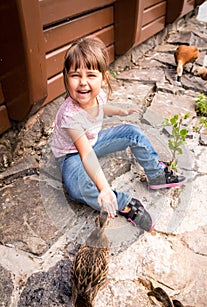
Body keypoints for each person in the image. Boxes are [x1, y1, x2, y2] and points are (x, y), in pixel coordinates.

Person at [51, 36, 186, 233]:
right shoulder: (70, 116)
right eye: (75, 75)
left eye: (90, 75)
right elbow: (86, 154)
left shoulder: (98, 95)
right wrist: (104, 188)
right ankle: (125, 203)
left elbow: (102, 107)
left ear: (103, 78)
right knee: (76, 187)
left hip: (94, 141)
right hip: (70, 155)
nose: (82, 83)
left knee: (133, 132)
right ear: (65, 78)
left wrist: (119, 111)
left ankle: (156, 173)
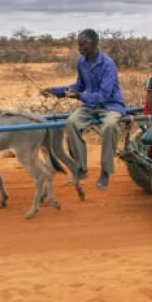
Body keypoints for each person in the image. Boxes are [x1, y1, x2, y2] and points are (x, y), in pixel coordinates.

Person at [41, 29, 125, 191]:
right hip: (90, 106)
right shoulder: (82, 62)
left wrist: (80, 97)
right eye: (78, 44)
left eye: (82, 44)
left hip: (111, 105)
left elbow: (104, 95)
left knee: (109, 126)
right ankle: (81, 168)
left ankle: (105, 172)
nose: (79, 47)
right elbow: (80, 86)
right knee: (71, 122)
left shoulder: (107, 64)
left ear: (93, 44)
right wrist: (55, 91)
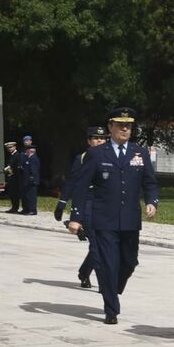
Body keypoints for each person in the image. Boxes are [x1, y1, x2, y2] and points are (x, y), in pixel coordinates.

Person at [67, 107, 159, 325]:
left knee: (129, 261)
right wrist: (75, 216)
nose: (125, 129)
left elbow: (150, 182)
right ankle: (111, 308)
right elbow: (80, 187)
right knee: (108, 263)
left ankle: (112, 287)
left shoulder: (139, 153)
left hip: (129, 219)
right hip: (103, 218)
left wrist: (152, 201)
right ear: (110, 127)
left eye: (128, 125)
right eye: (120, 125)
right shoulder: (97, 153)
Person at [55, 126, 109, 288]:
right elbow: (73, 182)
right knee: (96, 243)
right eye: (95, 138)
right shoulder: (83, 158)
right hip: (87, 203)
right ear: (88, 141)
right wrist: (62, 203)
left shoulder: (112, 156)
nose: (99, 141)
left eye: (102, 138)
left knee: (102, 244)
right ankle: (105, 283)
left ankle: (84, 271)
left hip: (106, 205)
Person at [20, 145, 40, 215]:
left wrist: (32, 179)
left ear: (30, 151)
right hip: (27, 181)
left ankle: (33, 210)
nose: (25, 152)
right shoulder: (29, 158)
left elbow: (34, 170)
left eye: (27, 150)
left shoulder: (33, 158)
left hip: (32, 181)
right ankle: (27, 209)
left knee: (32, 196)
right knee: (27, 196)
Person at [3, 141, 22, 213]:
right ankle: (13, 207)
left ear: (15, 147)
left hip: (15, 177)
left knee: (15, 193)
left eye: (11, 147)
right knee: (12, 193)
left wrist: (6, 170)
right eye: (8, 148)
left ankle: (15, 208)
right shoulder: (11, 155)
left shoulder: (17, 155)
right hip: (11, 177)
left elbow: (14, 167)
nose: (9, 149)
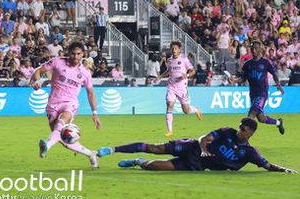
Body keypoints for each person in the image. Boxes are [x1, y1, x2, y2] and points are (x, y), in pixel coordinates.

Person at [97, 118, 296, 173]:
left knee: (155, 166)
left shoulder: (249, 152)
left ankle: (137, 161)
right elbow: (204, 137)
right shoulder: (227, 131)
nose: (239, 131)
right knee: (154, 147)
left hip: (197, 165)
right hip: (191, 147)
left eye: (243, 129)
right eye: (240, 127)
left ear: (250, 133)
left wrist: (283, 169)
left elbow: (266, 165)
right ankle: (112, 149)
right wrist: (203, 149)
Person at [29, 42, 101, 168]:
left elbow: (90, 92)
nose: (75, 56)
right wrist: (36, 81)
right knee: (63, 138)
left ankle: (47, 145)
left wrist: (94, 113)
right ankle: (90, 154)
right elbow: (38, 71)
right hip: (53, 104)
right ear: (68, 53)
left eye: (78, 54)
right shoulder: (57, 62)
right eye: (73, 53)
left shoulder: (85, 72)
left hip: (70, 103)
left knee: (62, 121)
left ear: (83, 54)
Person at [227, 41, 285, 134]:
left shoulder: (265, 62)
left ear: (260, 49)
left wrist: (278, 84)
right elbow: (243, 78)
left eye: (256, 48)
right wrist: (234, 81)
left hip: (262, 93)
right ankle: (278, 122)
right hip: (253, 94)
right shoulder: (247, 64)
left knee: (251, 115)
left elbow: (274, 74)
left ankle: (242, 137)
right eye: (252, 48)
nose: (254, 50)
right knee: (261, 118)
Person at [156, 41, 202, 136]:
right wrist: (161, 76)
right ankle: (170, 131)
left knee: (186, 111)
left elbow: (193, 70)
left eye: (176, 48)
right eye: (172, 48)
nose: (174, 50)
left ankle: (195, 109)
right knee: (169, 105)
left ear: (179, 49)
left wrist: (187, 75)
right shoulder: (169, 60)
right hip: (171, 86)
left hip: (182, 88)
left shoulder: (184, 60)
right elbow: (169, 71)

..............................

Copy only what lies between the line with "right hip: (70, 155)" and the line with "left shoulder: (112, 156)", those two lines included, exactly as given above; pictures stay out.

REPLY
right hip: (70, 155)
nose: (82, 83)
left knee: (133, 132)
right ear: (65, 78)
left wrist: (119, 111)
left ankle: (156, 173)
Body keypoints for each person in the image. Boxes are [x1, y1, x2, y2] and points are (x, y), in pixel coordinates.

Person at [41, 29, 125, 191]:
right hip: (90, 106)
right shoulder: (82, 62)
left wrist: (80, 97)
right eye: (78, 44)
left eye: (82, 44)
left hip: (111, 105)
left elbow: (104, 95)
left knee: (109, 126)
right ankle: (81, 168)
left ankle: (105, 172)
nose: (79, 47)
right elbow: (80, 86)
right knee: (71, 122)
left shoulder: (107, 64)
left ear: (93, 44)
right wrist: (55, 91)
Body keypoints for each person in the image. Boxes are [x1, y1, x2, y2] and points are (x, y), in pixel coordinates.

Person at [67, 107, 159, 325]:
left knee: (129, 261)
right wrist: (75, 216)
nose: (125, 129)
left elbow: (150, 182)
right ankle: (111, 308)
right elbow: (80, 187)
right knee: (108, 263)
left ankle: (112, 287)
left shoulder: (139, 153)
left hip: (129, 219)
right hip: (103, 218)
left wrist: (152, 201)
right ear: (110, 127)
left eye: (128, 125)
right eye: (120, 125)
right shoulder: (97, 153)
Person at [55, 126, 109, 288]:
right elbow: (73, 182)
right knee: (96, 243)
right eye: (95, 138)
right shoulder: (83, 158)
right hip: (87, 203)
right ear: (88, 141)
right wrist: (62, 203)
left shoulder: (112, 156)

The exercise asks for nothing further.